NeMo Curator provides flexible export options for processed datasets:

```python
from nemo_curator.stages.text.io.writer import JsonlWriter, ParquetWriter

# Add writers to pipeline after processing stages
pipeline.add_stage(JsonlWriter(path="output_directory/"))
# or
pipeline.add_stage(ParquetWriter(path="output_directory/"))
```

## Common Loading Patterns

### Multi-Source Data

```python
# Combine multiple directories with same reader type
reader = JsonlReader(file_paths=[
    "dataset_v1/",
    "dataset_v2/", 
    "additional_data/"
])
```

<Note>
  You cannot combine different reader types (`JsonlReader` + `ParquetReader`)  in the same pipeline stage.
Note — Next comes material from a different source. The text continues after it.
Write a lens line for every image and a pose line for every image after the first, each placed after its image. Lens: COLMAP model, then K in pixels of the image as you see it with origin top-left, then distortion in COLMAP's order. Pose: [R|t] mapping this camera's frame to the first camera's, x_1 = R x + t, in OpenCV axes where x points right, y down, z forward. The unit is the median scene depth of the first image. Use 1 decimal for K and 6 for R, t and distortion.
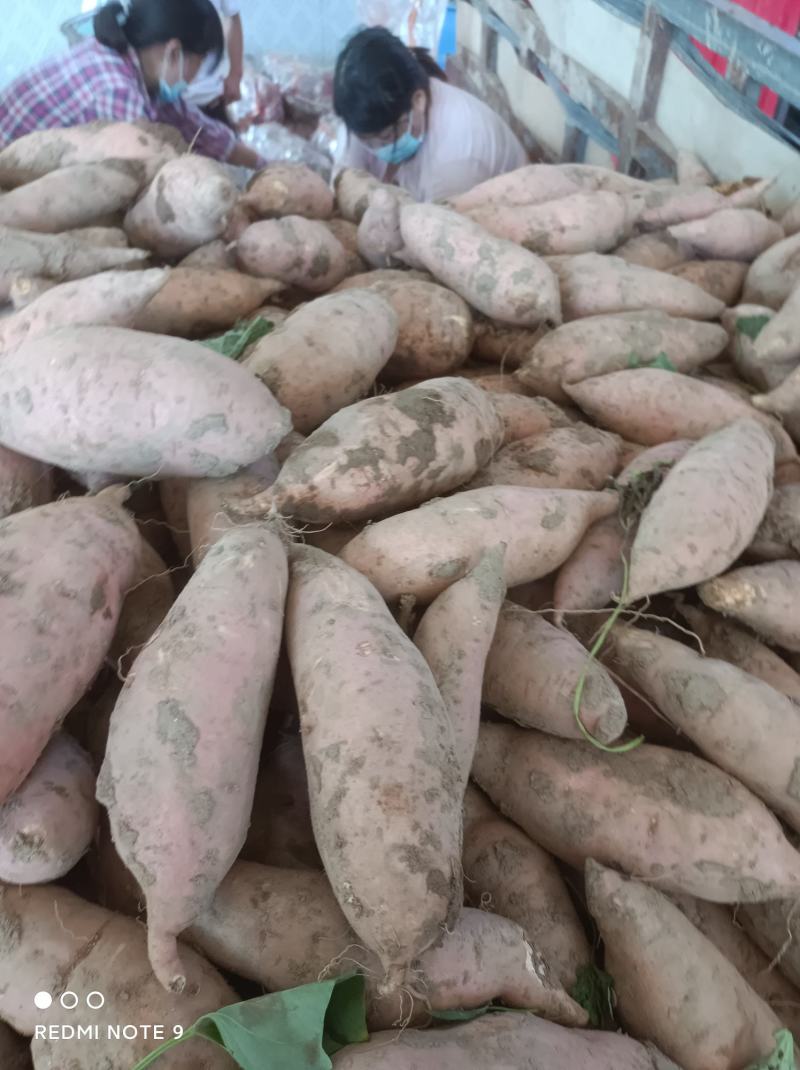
lens RADIAL K [[793.9, 0, 396.3], [0, 793.9, 536.0], [0, 0, 1]] dist [-0.004540, -0.019233]
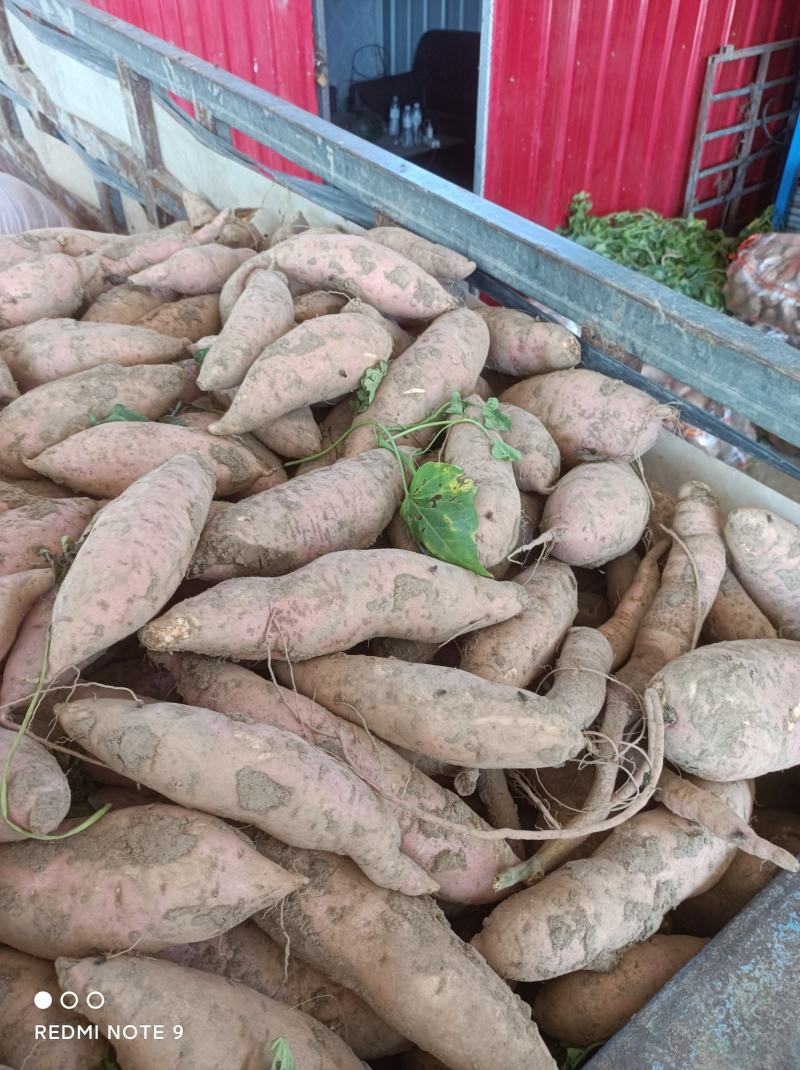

For different file types, you would need to create a new `CustomReader` from the underlying `BaseReader` that can read based on different extensions provided.
</Note>

## Remote Data Sources

This page focuses on loading text data from **local files** using `JsonlReader` and `ParquetReader`. Both readers support remote storage locations (Amazon S3, Azure) when you provide remote file paths.

For downloading and processing data from **remote sources** like ArXiv, Common Crawl, and Wikipedia, refer to the [Data Acquisition Concepts ](/about/concepts/text/data/acquisition) page which covers:

* **URLGenerator, DocumentDownloader, DocumentIterator, DocumentExtractor** components
* **Built-in support** for Common Crawl, ArXiv, Wikipedia, and custom sources
* **Integration patterns** with pipeline-based processing
* **Configuration and scaling** strategies

The data acquisition process produces standardized output that integrates seamlessly with the pipeline-based loading concepts described on this page.